▸ Assignment
Beginning with the line that mentions "[502,196,559,209] detect ->", reproduce every line through the last line of the entries, exactly, and only those.

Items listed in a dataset
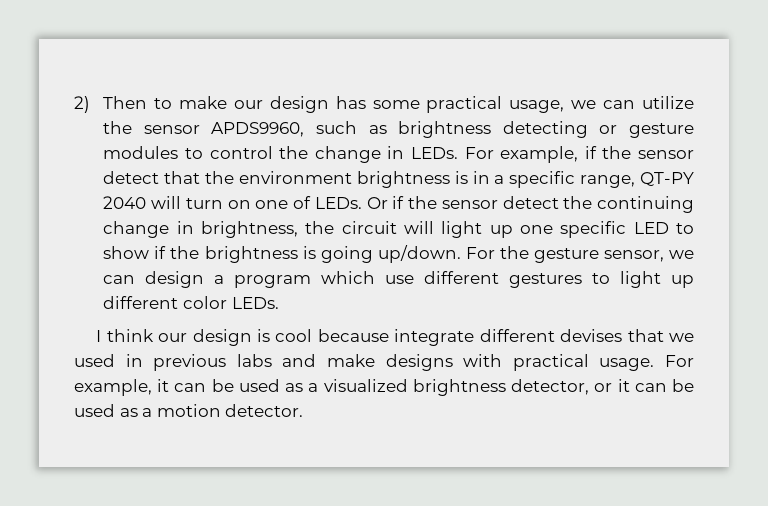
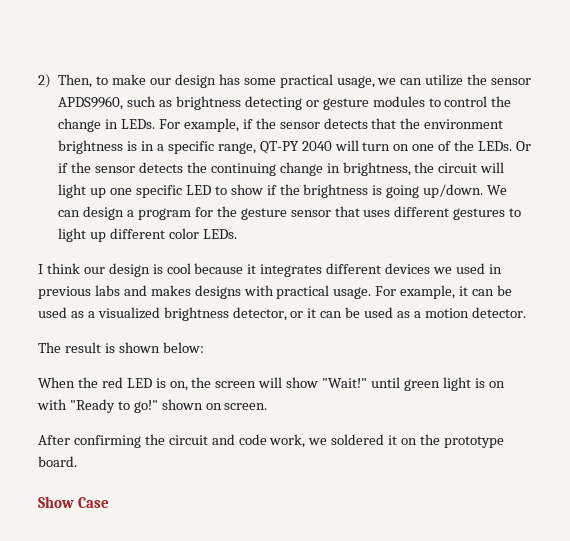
[103,96,148,109] Then -> [58,74,93,88] Then,
[103,171,160,184] detect -> [323,118,368,129] detects
(312, 202) none -> [454,140,475,151] the
[502,196,559,209] detect -> [138,162,183,173] detects
[465,246,694,263] [103,271,415,288] For the gesture sensor, we can design a program which use -> [487,185,508,195] [58,206,391,220] We can design a program for the gesture sensor that uses
[394,329,664,346] integrate different devises that -> [247,263,431,277] it integrates different devices
[327,354,375,367] make -> [150,285,191,296] makes
(304, 410) none -> [38,342,204,353] [38,377,505,391] [37,399,268,413] [38,434,504,448] [38,456,77,467] [38,496,110,508] // The result is shown below: // When the red LED is on, the screen will show "Wait!" until green light is on with "Ready to go!" shown on screen. // After confirming the circuit and code work, we soldered it on the prototype board. // Show Case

▸ Response to this task
[502,196,559,209] detect -> [138,162,183,173] detects
[465,246,694,263] [103,271,415,288] For the gesture sensor, we can design a program which use -> [487,185,508,195] [58,206,391,220] We can design a program for the gesture sensor that uses
[394,329,664,346] integrate different devises that -> [247,263,431,277] it integrates different devices
[327,354,375,367] make -> [150,285,191,296] makes
(304, 410) none -> [38,342,204,353] [38,377,505,391] [37,399,268,413] [38,434,504,448] [38,456,77,467] [38,496,110,508] // The result is shown below: // When the red LED is on, the screen will show "Wait!" until green light is on with "Ready to go!" shown on screen. // After confirming the circuit and code work, we soldered it on the prototype board. // Show Case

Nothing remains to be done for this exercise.